#### [Parts of the exercise]
[1] In the bug ticket, why does the follow-up comment suggest that POE::Kernel passively notice when $$ has changed, and what drawback does it name?
[2] List every field name under the People heading of the bug ticket.

#### [Excerpted passage]
________
Skip Menu |

This queue is for tickets about the POE CPAN distribution.

Report information
The Basics
Id: 39872
Status: resolved
Priority: 0/
Queue: POE

People
Owner: Nobody in particular
Requestors: perl [...] pied.nu
Cc:
AdminCc:

Bug Information
Severity: Important
Broken in: 1.003
Fixed in: (no value)



Subject: USE_SIGCHLD and fork
There is an unfortunate interaction between USE_SIGCHLD and fork(). If USE_SIGCHLD is set true, and a process spawns child processes that inherit the same kernel (for example: a forking server), the sub-process will inherit the parent's $kr_child_procs (see POE::Resource::Signals). If no furthur sub-processes are created in the child, $kr_child_procs will never be reset. The child process's kernel will become idle. A quick work around is to call $kernel->_data_sig_initialize in the child process, after the fork. A better idea would be to make a new $kernel->fork(), which would : a- resets the kernel ID; b- call _data_sig_initialize; c- post a _forked signal (say); d- ????; e- PROFIT!
I'm worried that either suggestion requires applications to call some POE::Kernel method. Perhaps it might be more robust for POE::Kernel to passively notice that $$ has changed and do the right thing. Problem: Overhead constantly checking $$. Maybe the checks can go somewhere seldom and strategic?
________
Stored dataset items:
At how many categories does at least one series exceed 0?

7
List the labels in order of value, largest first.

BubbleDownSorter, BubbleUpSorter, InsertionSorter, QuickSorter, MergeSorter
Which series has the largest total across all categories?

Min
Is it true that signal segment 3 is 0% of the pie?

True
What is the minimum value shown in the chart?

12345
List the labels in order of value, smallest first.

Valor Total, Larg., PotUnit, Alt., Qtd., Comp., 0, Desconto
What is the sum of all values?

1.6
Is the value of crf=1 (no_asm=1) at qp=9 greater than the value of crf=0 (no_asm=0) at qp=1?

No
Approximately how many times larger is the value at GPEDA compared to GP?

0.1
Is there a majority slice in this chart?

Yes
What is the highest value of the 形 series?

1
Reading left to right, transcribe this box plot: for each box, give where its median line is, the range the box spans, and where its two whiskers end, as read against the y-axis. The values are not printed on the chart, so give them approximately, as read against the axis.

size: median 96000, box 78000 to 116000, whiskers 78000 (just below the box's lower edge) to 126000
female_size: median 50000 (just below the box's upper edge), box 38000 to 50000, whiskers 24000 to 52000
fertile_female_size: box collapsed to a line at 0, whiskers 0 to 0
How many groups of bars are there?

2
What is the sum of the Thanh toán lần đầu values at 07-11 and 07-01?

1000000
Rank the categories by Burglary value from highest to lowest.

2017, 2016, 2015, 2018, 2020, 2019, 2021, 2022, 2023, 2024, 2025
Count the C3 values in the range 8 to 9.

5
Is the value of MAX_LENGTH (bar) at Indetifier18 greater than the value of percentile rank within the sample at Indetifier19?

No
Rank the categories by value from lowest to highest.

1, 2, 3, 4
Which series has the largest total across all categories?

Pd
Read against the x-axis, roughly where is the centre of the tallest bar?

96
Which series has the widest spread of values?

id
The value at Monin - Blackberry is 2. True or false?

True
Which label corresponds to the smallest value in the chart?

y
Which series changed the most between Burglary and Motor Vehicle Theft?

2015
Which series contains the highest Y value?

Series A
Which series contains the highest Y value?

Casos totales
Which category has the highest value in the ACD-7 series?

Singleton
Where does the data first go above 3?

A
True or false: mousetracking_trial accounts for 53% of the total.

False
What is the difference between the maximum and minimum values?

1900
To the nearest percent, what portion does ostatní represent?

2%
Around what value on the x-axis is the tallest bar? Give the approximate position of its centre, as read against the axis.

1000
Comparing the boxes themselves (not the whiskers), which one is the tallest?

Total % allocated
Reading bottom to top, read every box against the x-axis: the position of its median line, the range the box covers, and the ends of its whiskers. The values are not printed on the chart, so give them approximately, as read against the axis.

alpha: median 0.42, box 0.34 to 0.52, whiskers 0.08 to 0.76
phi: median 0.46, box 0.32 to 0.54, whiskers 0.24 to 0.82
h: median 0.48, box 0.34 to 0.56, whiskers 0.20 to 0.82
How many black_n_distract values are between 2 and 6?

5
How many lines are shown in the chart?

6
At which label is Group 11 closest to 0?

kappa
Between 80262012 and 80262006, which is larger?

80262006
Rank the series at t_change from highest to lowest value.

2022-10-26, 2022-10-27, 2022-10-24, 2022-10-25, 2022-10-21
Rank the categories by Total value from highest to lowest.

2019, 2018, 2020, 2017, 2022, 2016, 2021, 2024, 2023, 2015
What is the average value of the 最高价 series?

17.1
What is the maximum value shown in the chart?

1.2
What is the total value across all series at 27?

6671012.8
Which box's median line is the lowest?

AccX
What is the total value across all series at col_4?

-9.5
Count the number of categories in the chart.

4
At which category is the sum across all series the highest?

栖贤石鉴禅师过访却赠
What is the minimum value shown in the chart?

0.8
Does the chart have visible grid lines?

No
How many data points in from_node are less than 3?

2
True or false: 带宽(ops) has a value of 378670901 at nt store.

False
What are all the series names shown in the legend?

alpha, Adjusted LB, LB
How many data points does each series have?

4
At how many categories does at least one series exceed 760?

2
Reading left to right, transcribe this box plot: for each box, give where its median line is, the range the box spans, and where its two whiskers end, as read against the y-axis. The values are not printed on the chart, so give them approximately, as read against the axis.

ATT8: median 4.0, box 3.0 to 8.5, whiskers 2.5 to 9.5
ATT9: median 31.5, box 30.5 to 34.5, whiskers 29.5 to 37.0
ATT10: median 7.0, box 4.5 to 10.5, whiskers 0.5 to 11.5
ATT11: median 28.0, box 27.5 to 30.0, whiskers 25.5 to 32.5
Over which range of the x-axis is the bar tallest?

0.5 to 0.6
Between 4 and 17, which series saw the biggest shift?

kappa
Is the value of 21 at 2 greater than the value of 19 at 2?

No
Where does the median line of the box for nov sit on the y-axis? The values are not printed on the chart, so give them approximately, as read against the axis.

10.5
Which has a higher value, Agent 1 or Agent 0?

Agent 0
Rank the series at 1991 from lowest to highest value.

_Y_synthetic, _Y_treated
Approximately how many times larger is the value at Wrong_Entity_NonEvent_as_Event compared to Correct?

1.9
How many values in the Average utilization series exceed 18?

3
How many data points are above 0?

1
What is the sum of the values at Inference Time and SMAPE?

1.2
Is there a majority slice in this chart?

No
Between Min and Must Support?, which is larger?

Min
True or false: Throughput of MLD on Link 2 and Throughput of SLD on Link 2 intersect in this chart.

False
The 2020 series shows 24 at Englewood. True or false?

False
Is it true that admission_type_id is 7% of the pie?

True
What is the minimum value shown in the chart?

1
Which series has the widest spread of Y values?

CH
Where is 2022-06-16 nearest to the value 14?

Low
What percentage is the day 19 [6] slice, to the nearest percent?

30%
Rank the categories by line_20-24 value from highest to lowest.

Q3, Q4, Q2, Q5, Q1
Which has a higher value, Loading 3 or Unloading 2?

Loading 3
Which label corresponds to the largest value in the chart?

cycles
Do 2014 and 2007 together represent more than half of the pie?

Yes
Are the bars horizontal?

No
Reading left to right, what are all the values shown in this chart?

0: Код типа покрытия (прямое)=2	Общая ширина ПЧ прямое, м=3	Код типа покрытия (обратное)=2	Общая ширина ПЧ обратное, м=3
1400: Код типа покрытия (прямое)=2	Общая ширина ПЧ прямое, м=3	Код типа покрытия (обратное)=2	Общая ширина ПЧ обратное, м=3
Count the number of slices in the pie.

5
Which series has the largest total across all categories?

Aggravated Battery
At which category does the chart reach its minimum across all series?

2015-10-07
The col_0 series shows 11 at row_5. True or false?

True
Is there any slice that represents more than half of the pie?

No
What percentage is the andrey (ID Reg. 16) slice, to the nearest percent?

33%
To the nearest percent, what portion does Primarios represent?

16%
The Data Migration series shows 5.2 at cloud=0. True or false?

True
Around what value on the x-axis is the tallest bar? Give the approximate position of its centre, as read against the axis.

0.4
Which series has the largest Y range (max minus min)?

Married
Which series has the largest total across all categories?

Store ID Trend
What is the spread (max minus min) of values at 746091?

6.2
________
#### [Solutions to the exercise]
[1] Both proposed fixes would require applications to call a POE::Kernel method, so passively detecting a change in $$ might be more robust. The drawback is the overhead of constantly checking $$.

[2] Owner, Requestors, Cc, AdminCc